Today’s problem of abandoned mineral mines stems from a law in 1872 that allowed prospectors to dig for precious metals without any requirement to plug mines or otherwise clean up environmental damage. Although parts of this law changed in 1981 to require mine companies to clean up new sites, over a hundred years worth of old mines were left in the government’s hands.

Given how old a lot of the abandoned mines are, Kim Hannula, a geologist professor at Fort Lewis College in Durango, Colorado, said it’s impossible to blame any one party for the environmental dangers they pose.

“It’s a hard chemical problem, it’s a hard geological problem, it’s a hard political problem,” she said

Hannula added: “I think people would like to have one bad guy who they can blame,” but those who created the problem “have been dead for 100 years.”

McKinley-Ben Miller, Deputy Division Chief at the Division of Environmental Quality & Protection at the BLM, said: “If there is no responsible party, then it’s the taxpayer that has to foot he bill.
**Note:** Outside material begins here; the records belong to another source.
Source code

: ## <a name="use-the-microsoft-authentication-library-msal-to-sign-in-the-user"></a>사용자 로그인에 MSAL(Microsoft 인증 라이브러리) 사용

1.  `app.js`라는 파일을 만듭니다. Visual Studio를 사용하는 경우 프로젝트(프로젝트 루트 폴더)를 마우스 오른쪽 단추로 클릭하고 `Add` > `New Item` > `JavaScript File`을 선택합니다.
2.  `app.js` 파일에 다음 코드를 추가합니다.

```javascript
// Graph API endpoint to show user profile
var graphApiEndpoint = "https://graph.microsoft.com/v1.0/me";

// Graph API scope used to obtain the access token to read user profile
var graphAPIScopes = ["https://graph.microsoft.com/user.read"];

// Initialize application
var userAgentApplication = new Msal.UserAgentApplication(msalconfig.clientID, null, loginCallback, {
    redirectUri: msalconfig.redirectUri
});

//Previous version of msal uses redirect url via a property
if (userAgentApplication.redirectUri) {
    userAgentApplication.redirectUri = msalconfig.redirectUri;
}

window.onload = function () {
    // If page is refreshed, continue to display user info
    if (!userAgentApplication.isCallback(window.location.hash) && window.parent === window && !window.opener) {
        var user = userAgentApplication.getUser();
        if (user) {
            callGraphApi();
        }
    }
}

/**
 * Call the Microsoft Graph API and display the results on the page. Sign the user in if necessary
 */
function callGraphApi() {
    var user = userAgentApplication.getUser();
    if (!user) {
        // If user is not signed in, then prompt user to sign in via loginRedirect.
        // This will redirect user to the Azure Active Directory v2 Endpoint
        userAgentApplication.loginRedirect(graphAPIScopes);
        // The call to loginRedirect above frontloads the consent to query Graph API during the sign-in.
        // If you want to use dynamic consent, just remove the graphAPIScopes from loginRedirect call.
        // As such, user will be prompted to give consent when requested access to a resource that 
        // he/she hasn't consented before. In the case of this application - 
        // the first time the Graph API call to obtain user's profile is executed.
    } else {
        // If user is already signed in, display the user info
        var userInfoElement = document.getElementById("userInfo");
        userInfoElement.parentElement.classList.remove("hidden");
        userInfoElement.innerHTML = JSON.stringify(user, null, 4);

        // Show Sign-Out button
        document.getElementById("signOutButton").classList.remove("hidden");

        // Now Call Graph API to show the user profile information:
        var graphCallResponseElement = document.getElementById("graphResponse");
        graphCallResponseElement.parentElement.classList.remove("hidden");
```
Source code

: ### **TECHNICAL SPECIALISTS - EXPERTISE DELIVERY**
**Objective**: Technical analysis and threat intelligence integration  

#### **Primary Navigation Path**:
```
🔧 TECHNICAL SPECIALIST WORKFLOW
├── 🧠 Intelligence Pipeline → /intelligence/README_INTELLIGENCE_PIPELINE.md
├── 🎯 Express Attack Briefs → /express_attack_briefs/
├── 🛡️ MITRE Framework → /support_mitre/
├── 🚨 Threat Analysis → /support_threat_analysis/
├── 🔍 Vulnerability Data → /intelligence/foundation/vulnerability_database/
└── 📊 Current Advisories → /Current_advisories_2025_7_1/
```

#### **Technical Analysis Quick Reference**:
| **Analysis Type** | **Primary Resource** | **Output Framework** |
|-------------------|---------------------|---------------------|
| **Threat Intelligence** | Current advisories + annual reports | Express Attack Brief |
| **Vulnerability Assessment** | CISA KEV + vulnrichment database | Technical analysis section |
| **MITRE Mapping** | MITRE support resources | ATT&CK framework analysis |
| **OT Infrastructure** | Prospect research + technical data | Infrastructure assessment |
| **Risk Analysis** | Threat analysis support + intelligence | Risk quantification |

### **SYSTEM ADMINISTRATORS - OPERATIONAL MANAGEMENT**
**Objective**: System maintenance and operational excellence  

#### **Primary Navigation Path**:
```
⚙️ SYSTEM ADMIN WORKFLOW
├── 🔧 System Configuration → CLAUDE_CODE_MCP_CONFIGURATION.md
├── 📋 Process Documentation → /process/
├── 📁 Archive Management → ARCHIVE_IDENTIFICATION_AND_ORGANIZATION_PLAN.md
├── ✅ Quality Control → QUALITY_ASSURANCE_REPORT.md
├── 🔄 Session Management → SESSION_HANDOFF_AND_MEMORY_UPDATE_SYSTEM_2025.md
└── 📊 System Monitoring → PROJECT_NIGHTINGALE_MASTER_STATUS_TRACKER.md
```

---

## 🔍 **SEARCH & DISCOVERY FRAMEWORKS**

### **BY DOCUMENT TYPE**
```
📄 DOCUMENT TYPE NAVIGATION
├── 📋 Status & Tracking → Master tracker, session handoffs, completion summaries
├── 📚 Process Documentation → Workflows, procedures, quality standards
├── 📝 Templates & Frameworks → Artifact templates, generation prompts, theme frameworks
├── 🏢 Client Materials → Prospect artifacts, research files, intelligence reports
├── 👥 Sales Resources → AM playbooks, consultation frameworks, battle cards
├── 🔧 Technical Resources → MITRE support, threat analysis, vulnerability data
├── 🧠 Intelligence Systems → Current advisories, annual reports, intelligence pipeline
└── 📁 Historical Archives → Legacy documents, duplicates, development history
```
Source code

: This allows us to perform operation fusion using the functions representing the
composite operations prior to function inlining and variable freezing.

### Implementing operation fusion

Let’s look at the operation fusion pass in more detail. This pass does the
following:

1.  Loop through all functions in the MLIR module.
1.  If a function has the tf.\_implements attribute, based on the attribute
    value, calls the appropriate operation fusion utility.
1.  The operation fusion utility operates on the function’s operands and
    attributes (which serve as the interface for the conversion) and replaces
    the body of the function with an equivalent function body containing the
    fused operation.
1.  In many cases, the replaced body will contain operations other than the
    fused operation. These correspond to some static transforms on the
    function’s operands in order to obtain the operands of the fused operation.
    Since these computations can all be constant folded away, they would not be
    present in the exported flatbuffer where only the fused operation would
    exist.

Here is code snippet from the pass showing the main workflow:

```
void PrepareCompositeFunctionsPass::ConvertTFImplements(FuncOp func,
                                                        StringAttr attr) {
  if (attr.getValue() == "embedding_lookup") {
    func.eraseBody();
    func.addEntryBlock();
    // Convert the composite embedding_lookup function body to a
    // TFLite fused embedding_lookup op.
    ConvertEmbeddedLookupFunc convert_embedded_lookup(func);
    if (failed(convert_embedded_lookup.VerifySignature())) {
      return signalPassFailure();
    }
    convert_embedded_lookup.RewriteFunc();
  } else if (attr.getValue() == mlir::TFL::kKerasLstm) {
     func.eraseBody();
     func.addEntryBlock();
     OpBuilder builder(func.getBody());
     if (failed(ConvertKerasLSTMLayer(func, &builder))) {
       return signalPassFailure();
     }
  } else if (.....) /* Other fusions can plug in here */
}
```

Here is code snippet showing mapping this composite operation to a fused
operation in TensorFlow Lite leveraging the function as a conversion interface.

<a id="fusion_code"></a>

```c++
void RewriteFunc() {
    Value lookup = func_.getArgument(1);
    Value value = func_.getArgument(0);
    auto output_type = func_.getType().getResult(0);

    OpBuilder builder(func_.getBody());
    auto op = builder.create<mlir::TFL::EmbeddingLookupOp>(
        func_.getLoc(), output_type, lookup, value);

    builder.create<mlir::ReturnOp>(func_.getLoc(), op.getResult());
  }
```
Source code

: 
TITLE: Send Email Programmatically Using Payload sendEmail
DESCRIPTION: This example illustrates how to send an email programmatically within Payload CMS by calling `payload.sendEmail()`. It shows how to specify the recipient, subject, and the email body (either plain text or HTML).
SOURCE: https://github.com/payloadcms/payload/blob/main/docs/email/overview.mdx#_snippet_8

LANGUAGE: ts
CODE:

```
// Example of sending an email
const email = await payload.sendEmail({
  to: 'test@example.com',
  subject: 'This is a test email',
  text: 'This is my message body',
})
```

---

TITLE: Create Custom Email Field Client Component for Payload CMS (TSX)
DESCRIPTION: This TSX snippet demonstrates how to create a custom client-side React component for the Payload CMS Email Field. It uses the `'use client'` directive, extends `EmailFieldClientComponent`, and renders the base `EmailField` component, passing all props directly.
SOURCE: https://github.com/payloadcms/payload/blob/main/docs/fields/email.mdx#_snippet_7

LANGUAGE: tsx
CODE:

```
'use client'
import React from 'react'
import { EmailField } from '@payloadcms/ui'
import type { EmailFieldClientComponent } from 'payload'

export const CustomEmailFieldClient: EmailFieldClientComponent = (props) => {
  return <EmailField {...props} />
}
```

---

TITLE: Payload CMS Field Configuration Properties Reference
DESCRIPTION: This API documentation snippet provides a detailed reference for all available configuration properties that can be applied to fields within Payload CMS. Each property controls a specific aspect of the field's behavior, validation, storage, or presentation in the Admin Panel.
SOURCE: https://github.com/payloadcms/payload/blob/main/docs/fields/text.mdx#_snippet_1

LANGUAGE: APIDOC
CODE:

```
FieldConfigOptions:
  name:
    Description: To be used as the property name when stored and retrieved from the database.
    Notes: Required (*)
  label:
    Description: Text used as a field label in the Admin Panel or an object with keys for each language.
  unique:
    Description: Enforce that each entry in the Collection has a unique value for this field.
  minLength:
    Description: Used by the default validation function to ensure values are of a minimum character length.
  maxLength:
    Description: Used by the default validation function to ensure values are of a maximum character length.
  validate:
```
But we don’t have the money to do it.”

Efforts to clean abandoned hard rock mines are particularly cash-strapped since they don’t benefit from a dedicated revenue source for abandoned mine cleanup in the same way that coal mines do. As part of 1977’s Surface Mining Control and Reclamation Act, coal miners pay a “coal fee” to the Department of the Interior. States can use that money to address safety and environmental issues at abandoned coal mines. A proposal to create a similar fund for hard rock mines has been on President Barack Obama’s budget proposal since 2012, but has not been implemented.

Though Rep. Raúl Grijalva, D-Ariz., recently introduced the Hard Rock Mining Reform and Reclamation Act of 2015 to create such a fund, it has faced pushback by the mining industry.

The National Mining Association (NMA) has historically opposed a hard rock reclamation fund and “flatly opposes” Grijalva’s bill, saying that proposed payment levels are too onerous, according to Luke Popovich, vice president of external communications at NAM.

“The U.S. is already a high cost region to mine,” Popovich added. “We can accept a modest royalty; we cannot accept a royalty that is dressed up as a means of dealing with abandoned mines but is designed to destroy the industry.”

Ironically, the Clean Water Act of 1972 can also be a barrier to mine cleanups.

“The state of Colorado, local government and even some larger NGOs are reluctant to work on or try to clean up inactive or abandoned mines because of third-party liability,” said Bruce Stover of the Colorado Division of Reclamation, Mining and Safety. “Most of these projects are only amenable to partial treatment, which will get you 70 or 75 percent of the water quality you want under the Clean Water Act. That helps but the remaining pollution is then on you. So the only people that can do this water treatment is the EPA [Environmental Protection Agency] or the U.S. Forest Service — the states are not touching these projects where water treatment is involved.”

Even if so-called “Good Samaritan laws” were passed that would remove such liability, cash remains an issue.

“We don’t have enough funding to do it all,” Stover said. “Every year we have enough to do five to six environmental projects but when you have hundreds to do, it's going to be decades before we finish. I know there’s a lot of pitfalls and difficult but a dedicated fund would be the biggest help.”